> _TASK INSTRUCTIONS_: Without including any picture, repeat the records below exactly.

Records from a data source
**********
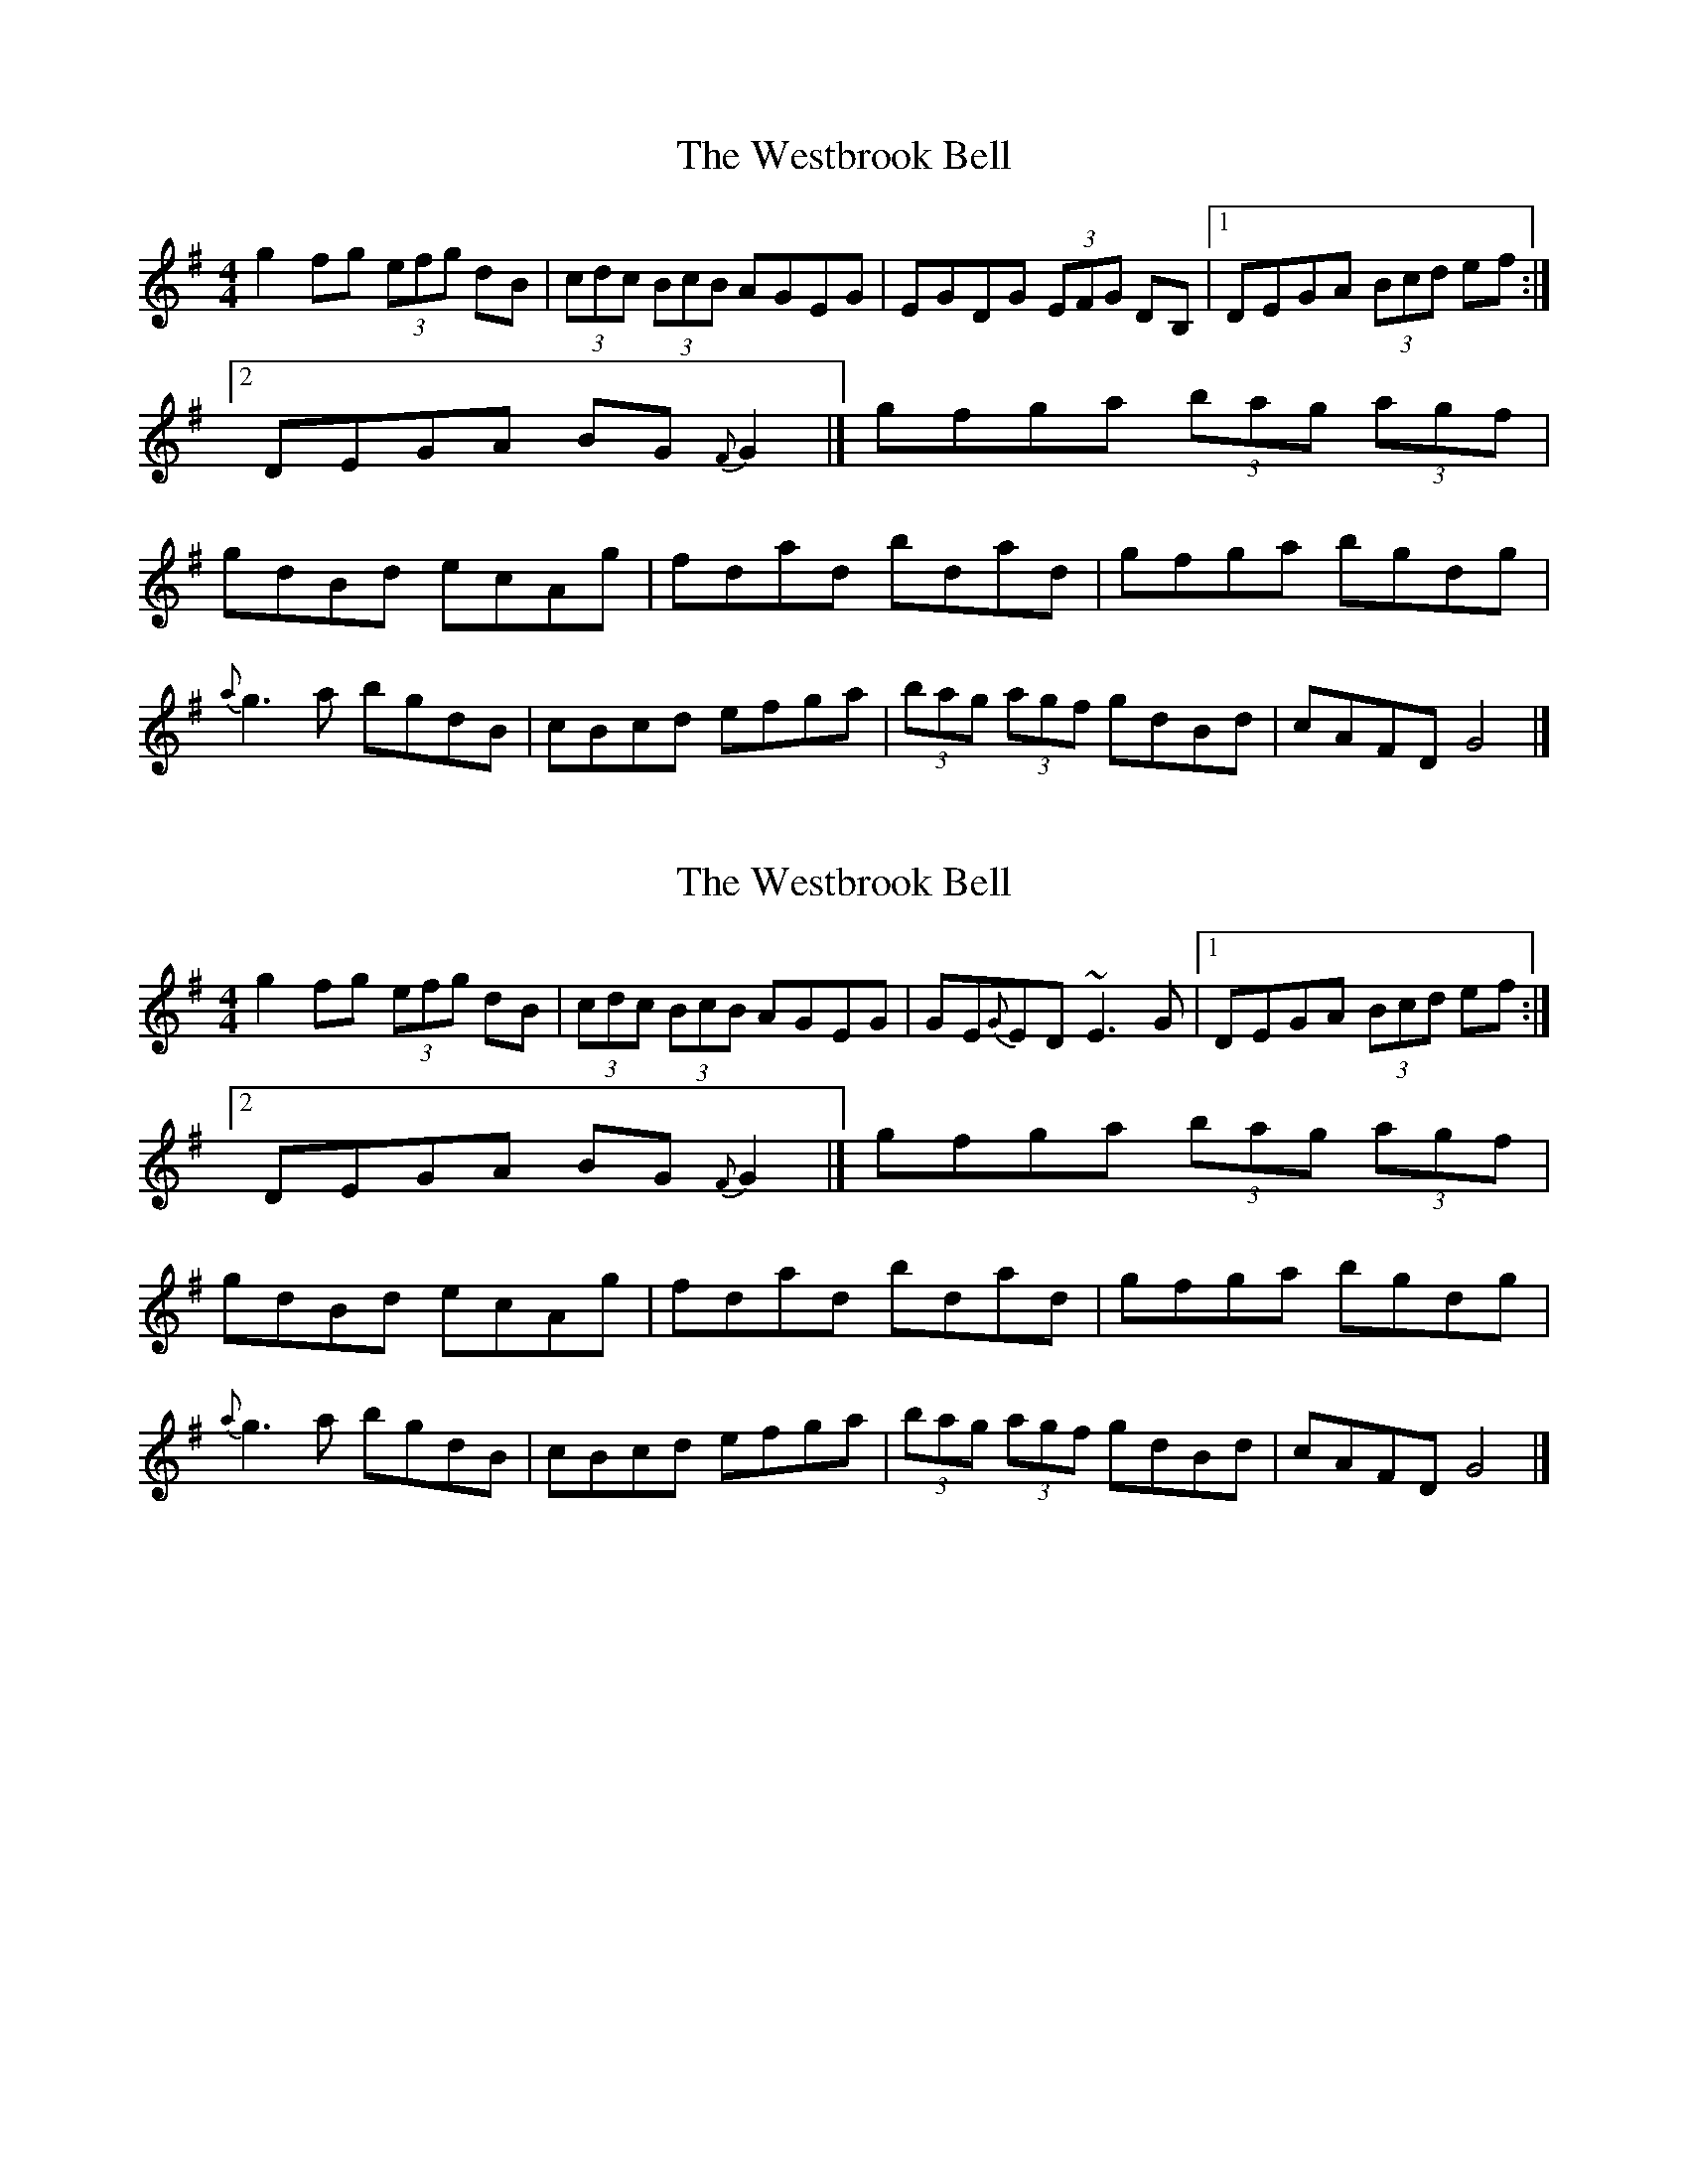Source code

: X: 1
T: Westbrook Bell, The
Z: b.maloney
S: https://thesession.org/tunes/258#setting258
R: reel
M: 4/4
L: 1/8
K: Gmaj
g2fg (3efg dB |(3cdc (3BcB AGEG| EGDG (3EFG DB, |1DEGA (3Bcd ef:|2DEGA BG{F}G2|]
gfga (3bag (3agf | gdBd ecAg| fdad bdad | gfga bgdg |!
{a}g3a bgdB | cBcd efga | (3bag (3agf gdBd | cAFD G4|]
X: 2
T: Westbrook Bell, The
Z: b.maloney
S: https://thesession.org/tunes/258#setting12990
R: reel
M: 4/4
L: 1/8
K: Gmaj
g2fg (3efg dB |(3cdc (3BcB AGEG| GE{G}ED ~E3G |1DEGA (3Bcd ef:|2DEGA BG{F}G2|]gfga (3bag (3agf | gdBd ecAg| fdad bdad | gfga bgdg |!{a}g3a bgdB | cBcd efga | (3bag (3agf gdBd | cAFD G4|]
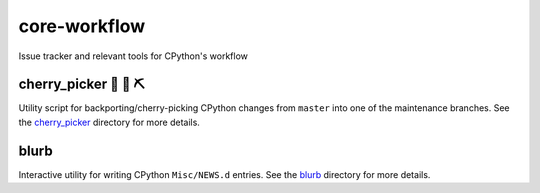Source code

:core-workflow
=============
Issue tracker and relevant tools for CPython's workflow

.. image:: https://travis-ci.org/python/core-workflow.svg?branch=master
    :target: https://travis-ci.org/python/core-workflow

cherry_picker 🐍 🍒 ⛏
-------------------------------

.. image:: https://img.shields.io/pypi/pyversions/cherry-picker.svg
    :target: https://pypi.org/project/cherry-picker/

.. image:: https://img.shields.io/pypi/v/cherry-picker.svg
    :target: https://pypi.org/project/cherry-picker/

.. image:: https://img.shields.io/pypi/l/cherry-picker.svg
    :target: https://github.com/python/core-workflow/blob/master/LICENSE/

Utility script for backporting/cherry-picking CPython changes from ``master``
into one of the maintenance branches.  See the cherry_picker_
directory for more details.

.. _cherry_picker: https://github.com/python/core-workflow/tree/master/cherry_picker


blurb
-----------

Interactive utility for writing CPython ``Misc/NEWS.d`` entries. See
the blurb_ directory for more details.

.. _blurb: https://github.com/python/core-workflow/tree/master/blurb
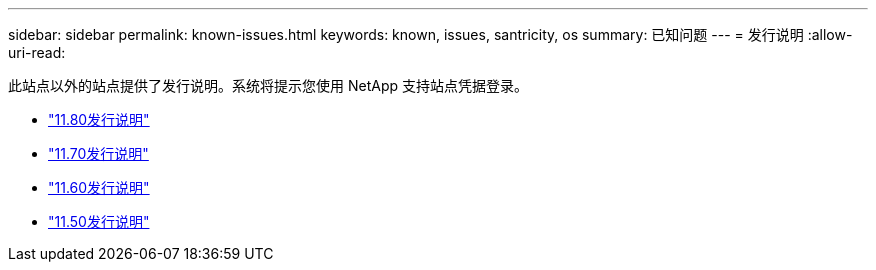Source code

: ---
sidebar: sidebar 
permalink: known-issues.html 
keywords: known, issues, santricity, os 
summary: 已知问题 
---
= 发行说明
:allow-uri-read: 


[role="lead"]
此站点以外的站点提供了发行说明。系统将提示您使用 NetApp 支持站点凭据登录。

* https://library.netapp.com/ecm/ecm_download_file/ECMLP2885976["11.80发行说明"^]
* https://library.netapp.com/ecm/ecm_download_file/ECMLP2874254["11.70发行说明"^]
* https://library.netapp.com/ecm/ecm_download_file/ECMLP2857931["11.60发行说明"^]
* https://library.netapp.com/ecm/ecm_download_file/ECMLP2842060["11.50发行说明"^]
**********
> _TASK RESPONSE_:
Source code

: X: 1
T: Westbrook Bell, The
Z: b.maloney
S: https://thesession.org/tunes/258#setting258
R: reel
M: 4/4
L: 1/8
K: Gmaj
g2fg (3efg dB |(3cdc (3BcB AGEG| EGDG (3EFG DB, |1DEGA (3Bcd ef:|2DEGA BG{F}G2|]
gfga (3bag (3agf | gdBd ecAg| fdad bdad | gfga bgdg |!
{a}g3a bgdB | cBcd efga | (3bag (3agf gdBd | cAFD G4|]
X: 2
T: Westbrook Bell, The
Z: b.maloney
S: https://thesession.org/tunes/258#setting12990
R: reel
M: 4/4
L: 1/8
K: Gmaj
g2fg (3efg dB |(3cdc (3BcB AGEG| GE{G}ED ~E3G |1DEGA (3Bcd ef:|2DEGA BG{F}G2|]gfga (3bag (3agf | gdBd ecAg| fdad bdad | gfga bgdg |!{a}g3a bgdB | cBcd efga | (3bag (3agf gdBd | cAFD G4|]
Source code

:core-workflow
=============
Issue tracker and relevant tools for CPython's workflow

.. image:: https://travis-ci.org/python/core-workflow.svg?branch=master
    :target: https://travis-ci.org/python/core-workflow

cherry_picker 🐍 🍒 ⛏
-------------------------------

.. image:: https://img.shields.io/pypi/pyversions/cherry-picker.svg
    :target: https://pypi.org/project/cherry-picker/

.. image:: https://img.shields.io/pypi/v/cherry-picker.svg
    :target: https://pypi.org/project/cherry-picker/

.. image:: https://img.shields.io/pypi/l/cherry-picker.svg
    :target: https://github.com/python/core-workflow/blob/master/LICENSE/

Utility script for backporting/cherry-picking CPython changes from ``master``
into one of the maintenance branches.  See the cherry_picker_
directory for more details.

.. _cherry_picker: https://github.com/python/core-workflow/tree/master/cherry_picker


blurb
-----------

Interactive utility for writing CPython ``Misc/NEWS.d`` entries. See
the blurb_ directory for more details.

.. _blurb: https://github.com/python/core-workflow/tree/master/blurb
Source code

: ---
sidebar: sidebar 
permalink: known-issues.html 
keywords: known, issues, santricity, os 
summary: 已知问题 
---
= 发行说明
:allow-uri-read: 


[role="lead"]
此站点以外的站点提供了发行说明。系统将提示您使用 NetApp 支持站点凭据登录。

* https://library.netapp.com/ecm/ecm_download_file/ECMLP2885976["11.80发行说明"^]
* https://library.netapp.com/ecm/ecm_download_file/ECMLP2874254["11.70发行说明"^]
* https://library.netapp.com/ecm/ecm_download_file/ECMLP2857931["11.60发行说明"^]
* https://library.netapp.com/ecm/ecm_download_file/ECMLP2842060["11.50发行说明"^]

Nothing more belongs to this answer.